Antoine Bareil réalisateur

La formation Quartango est composée de René Gosselin... (Jim Mneymneh)

Agrandir

La formation Quartango est composée de René Gosselin à la contrebasse, Stéphane Aubin au piano, Antoine Bareil au violon et Jonathan Goldman au bandonéon.

Jim Mneymneh

Partage

Partager par courriel
Taille de police
Imprimer la page
Marie-Josée Montminy
Le Nouvelliste

(Trois-Rivières) Le violoniste trifluvien Antoine Bareil continue d'étendre les ramifications éclectiques de son parcours.

Formé au Conservatoire de musique de Trois-Rivières et au Mozarteum de Salzbourg, le violoniste polyvalent a flirté avec plusieurs genres en intégrant ses multiples influences dans ses non moins multiples projets. Il a d'ailleurs fait paraître son troisième album avec la formation Quartango, album qu'il a réalisé et sur lequel il a signé deux compositions et un arrangement.

Quartango a été formé en 1984. Plusieurs musiciens s'y sont succédé, mais un seul membre fondateur en fait encore partie, le contrebassiste René Gosselin. Antoine Bareil a joint le quatuor en 2009. La formation avait déjà enregistré sept albums avant l'arrivée du Trifluvien.

Le premier auquel il a participé, Encuentro, a mérité le prix Juno du meilleur album de musique instrumentale en 2015. Antoine Bareil avait assuré la réalisation de cet album, tout comme celle d'un disque enregistré en concert avec Marie-Josée Lord, paru en 2015.
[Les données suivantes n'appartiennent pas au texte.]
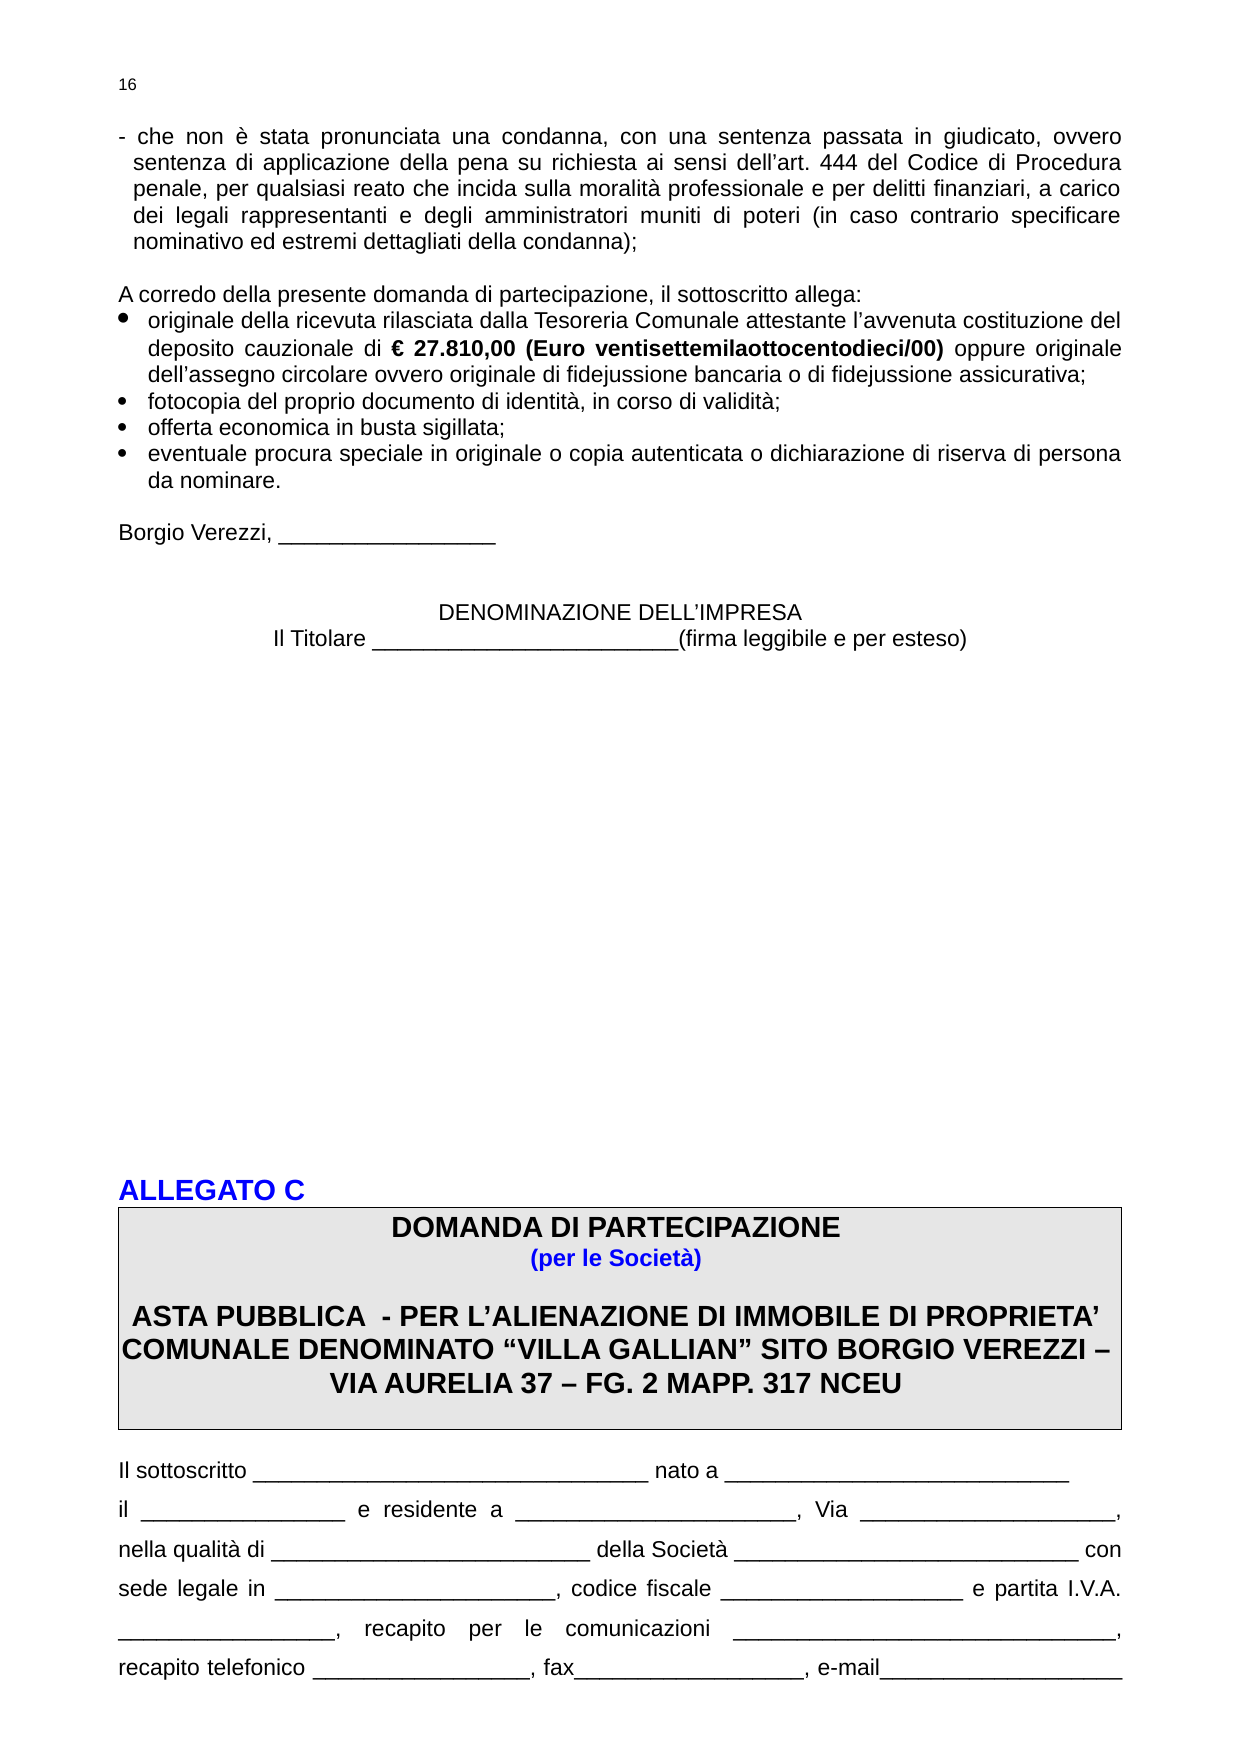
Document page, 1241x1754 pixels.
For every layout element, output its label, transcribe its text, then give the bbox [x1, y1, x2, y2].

text Borgio Verezzi, _________________ [118, 519, 1122, 546]
text il ________________ e residente a ______________________, Via ____________________, nella qualità di _________________________ della Società ___________________________ con sede legale in ______________________, codice fiscale ___________________ e partita I.V.A. _________________, recapito per le comunicazioni ______________________________, recapito telefonico _________________, fax__________________, e-mail___________________ [118, 1496, 1122, 1680]
list eventuale procura speciale in originale o copia autenticata o dichiarazione di riserva di persona da nominare. [118, 440, 1122, 493]
text A corredo della presente domanda di partecipazione, il sottoscritto allega: [118, 281, 1122, 307]
text Il sottoscritto _______________________________ nato a ___________________________ [118, 1457, 1122, 1483]
text DENOMINAZIONE DELL’IMPRESA [118, 598, 1122, 625]
text asta pubblica - per l’alienazione di immobile di proprieta’ comunale DENOMINATO “villa gallian” sito BORGIO VEREZZI – VIA AURELIA 37 – fg. 2 mapp. 317 NCEU [119, 1296, 1121, 1396]
list offerta economica in busta sigillata; [118, 414, 1122, 440]
list fotocopia del proprio documento di identità, in corso di validità; [118, 388, 1122, 414]
text ALLEGATO C [118, 1173, 1122, 1207]
list originale della ricevuta rilasciata dalla Tesoreria Comunale attestante l’avvenuta costituzione del deposito cauzionale di € 27.810,00 (Euro ventisettemilaottocentodieci/00) oppure originale dell’assegno circolare ovvero originale di fidejussione bancaria o di fidejussione assicurativa; [118, 307, 1122, 388]
text - che non è stata pronunciata una condanna, con una sentenza passata in giudicato, ovvero sentenza di applicazione della pena su richiesta ai sensi dell’art. 444 del Codice di Procedura penale, per qualsiasi reato che incida sulla moralità professionale e per delitti finanziari, a carico dei legali rappresentanti e degli amministratori muniti di poteri (in caso contrario specificare nominativo ed estremi dettagliati della condanna); [118, 123, 1122, 254]
text DOMANDA DI PARTECIPAZIONE [119, 1208, 1121, 1241]
text (per le Società) [119, 1241, 1121, 1268]
text Il Titolare ________________________(firma leggibile e per esteso) [118, 625, 1122, 651]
«Quartango existe depuis plus de 30 ans. On cherchait une façon de se renouveler, mais toujours avec la saveur tango», raconte-t-il en parlant de l'idée derrière l'album Les nuits de Montréal, le dixième de Quartango.

Le titre de l'album est révélateur de son fil conducteur. L'appartenance à Montréal et la référence à sa vie nocturne ont servi de guide à l'inspiration du groupe. 

Musicalement, le quatuor a voulu mettre en valeur sa signature métissée: «Quartango est basé à Montréal, et c'est le premier groupe de tango canadien. Il y a une signature montréalaise qui ressort souvent des commentaires qu'on reçoit de l'international. On fait des métissages des genres.»

«On a exploré l'âge d'or des cabarets à Montréal, le foisonnement des boîtes de nuit, des boîtes à chanson. On a composé des pièces inspirées des lieux mythiques de la métropole, le Casa Loma le Faisan Doré, La boîte à Clairette...», énumère Antoine Bareil, qui a justement composé Au Faisan Doré

«Jacques Normand animait les soirées au Faisan Doré et c'est là qu'Aznavour a commencé. On pourrait dire que c'est le premier cabaret canadien français. Les Cotroni étaient propriétaires», décrit-il en parlant de cet établissement ouvert en 1947 sur le boulevard Saint-Laurent et fermé trois ans plus tard. La boîte à Clairette a aussi sa pièce sur l'album. C'est le pianiste du groupe, Stéphane Aubin, qui l'a créée, rendant du même coup hommage à Clairette Oddera.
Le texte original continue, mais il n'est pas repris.